When I interviewed the writer (and Fort Wayne native) Michael Martone last year, he said that the great modern tragedy in American cities is the death of the public space. In Fort Wayne, in the 40's and 50's, the downtown was a bustling place, and photos from the era show crowds of people mixing it up on the streets, in the shops, on the trolleys, in the bars. Today, most downtowns pack it up at 5:00 pm and head home, and the shiny new toys in the typical American home keep folks indoors. The modern replacements for the old public space — malls, movie theatres, sports arenas — have such a generic feel that it's hard to notice any local distinction. I remember talking with Martone about the proposed ballfield, and while he recognized it as an attempt to re-establish some public space for Fort Wayne, he wished that the city would take a more creative approach. Rebuilding the trolley system, he thought, would be infinitely more interesting, and would also serve as a working monument to an important part of the city's past.

But I wonder, in the long run, if people will support anything that goes on downtown. I know that DID has been throwing block parties, I know that Wayne and Calhoun Streets have become more vibrant with bars and restaurants. Still, I wonder if any of this will last. The current tide of social change invariably leads people back home, with the doors locked and the computers on. I'm one of the relics who likes to run errands, I like to go to the bank and to the drug store and to the bakery, and when I tell friends this they look at me as if I've lost my mind. Who'd want to waste time like that? they wonder. But I love wasting time, it's usually when the most interesting things happen. But most people don't think so. It's curious: people once chose to go downtown to interact with other folks, now they devote most of their energies to avoiding contact at all costs. I don't know a solitary person who answers their cell phone without scanning it first. I do it, too, but I can't help laughing at this bizarre practice. Is my time really that precious that I can't be bothered to say Hello?

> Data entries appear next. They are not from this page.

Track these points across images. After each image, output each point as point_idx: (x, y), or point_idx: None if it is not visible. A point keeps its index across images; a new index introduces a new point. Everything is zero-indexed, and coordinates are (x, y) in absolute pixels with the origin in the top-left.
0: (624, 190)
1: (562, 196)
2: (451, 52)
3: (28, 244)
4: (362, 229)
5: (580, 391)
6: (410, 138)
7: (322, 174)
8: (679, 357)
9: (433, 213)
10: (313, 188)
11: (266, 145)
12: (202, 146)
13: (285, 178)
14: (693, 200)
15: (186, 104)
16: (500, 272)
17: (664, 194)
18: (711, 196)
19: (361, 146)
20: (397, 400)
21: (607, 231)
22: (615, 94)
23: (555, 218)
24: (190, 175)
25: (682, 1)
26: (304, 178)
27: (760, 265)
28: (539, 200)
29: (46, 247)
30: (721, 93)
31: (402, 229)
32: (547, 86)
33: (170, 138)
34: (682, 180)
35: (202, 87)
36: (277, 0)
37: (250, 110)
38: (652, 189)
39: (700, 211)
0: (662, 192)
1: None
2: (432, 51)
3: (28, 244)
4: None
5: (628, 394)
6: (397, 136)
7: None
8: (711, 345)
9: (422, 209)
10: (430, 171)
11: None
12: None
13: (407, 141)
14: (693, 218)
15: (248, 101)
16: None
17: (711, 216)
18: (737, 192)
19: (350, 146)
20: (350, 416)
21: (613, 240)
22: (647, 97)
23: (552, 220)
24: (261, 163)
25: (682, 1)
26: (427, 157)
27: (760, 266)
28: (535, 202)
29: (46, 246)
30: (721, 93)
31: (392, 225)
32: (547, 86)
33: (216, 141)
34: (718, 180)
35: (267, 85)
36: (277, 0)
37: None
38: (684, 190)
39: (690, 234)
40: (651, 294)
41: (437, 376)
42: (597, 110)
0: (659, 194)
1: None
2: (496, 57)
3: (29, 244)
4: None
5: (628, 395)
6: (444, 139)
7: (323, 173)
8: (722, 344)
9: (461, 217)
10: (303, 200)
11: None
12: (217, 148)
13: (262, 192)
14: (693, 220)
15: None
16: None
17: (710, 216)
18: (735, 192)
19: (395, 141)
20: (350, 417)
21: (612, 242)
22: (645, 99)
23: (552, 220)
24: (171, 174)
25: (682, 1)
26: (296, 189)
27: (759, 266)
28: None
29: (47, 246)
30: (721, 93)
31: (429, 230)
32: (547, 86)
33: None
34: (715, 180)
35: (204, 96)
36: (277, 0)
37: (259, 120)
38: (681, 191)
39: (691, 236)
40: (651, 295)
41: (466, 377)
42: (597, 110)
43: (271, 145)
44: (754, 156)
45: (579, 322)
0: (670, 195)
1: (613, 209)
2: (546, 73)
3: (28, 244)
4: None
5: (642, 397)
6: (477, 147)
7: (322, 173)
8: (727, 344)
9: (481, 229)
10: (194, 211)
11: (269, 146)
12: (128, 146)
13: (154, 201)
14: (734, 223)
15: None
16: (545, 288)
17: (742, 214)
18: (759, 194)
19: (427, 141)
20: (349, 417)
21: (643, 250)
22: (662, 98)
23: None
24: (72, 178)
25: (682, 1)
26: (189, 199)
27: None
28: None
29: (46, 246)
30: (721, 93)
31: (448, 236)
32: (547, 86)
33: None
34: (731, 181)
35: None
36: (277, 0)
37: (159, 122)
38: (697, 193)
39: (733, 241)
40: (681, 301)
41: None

I remember a cell phone commercial from a few years back, and the tag line for the spot made me so insane that I wanted to throw a brick through my (plasma, Hi-Def) television screen. "Make the world your living room" was the line, and it showed a 20-something dork blissfully staring at his hand as he walked through a gorgeous city landscape that he was wholly oblivious of. It seems so contradictory, to be so connected to technology and yet so disconnected from everything else. I know I shouldn't be so pessimistic about the future, I know that I should rely on my inherent cheeriness, but losing those two bars threw me a lot more than I want to admit. I'm afraid everybody's going to make the world their living room.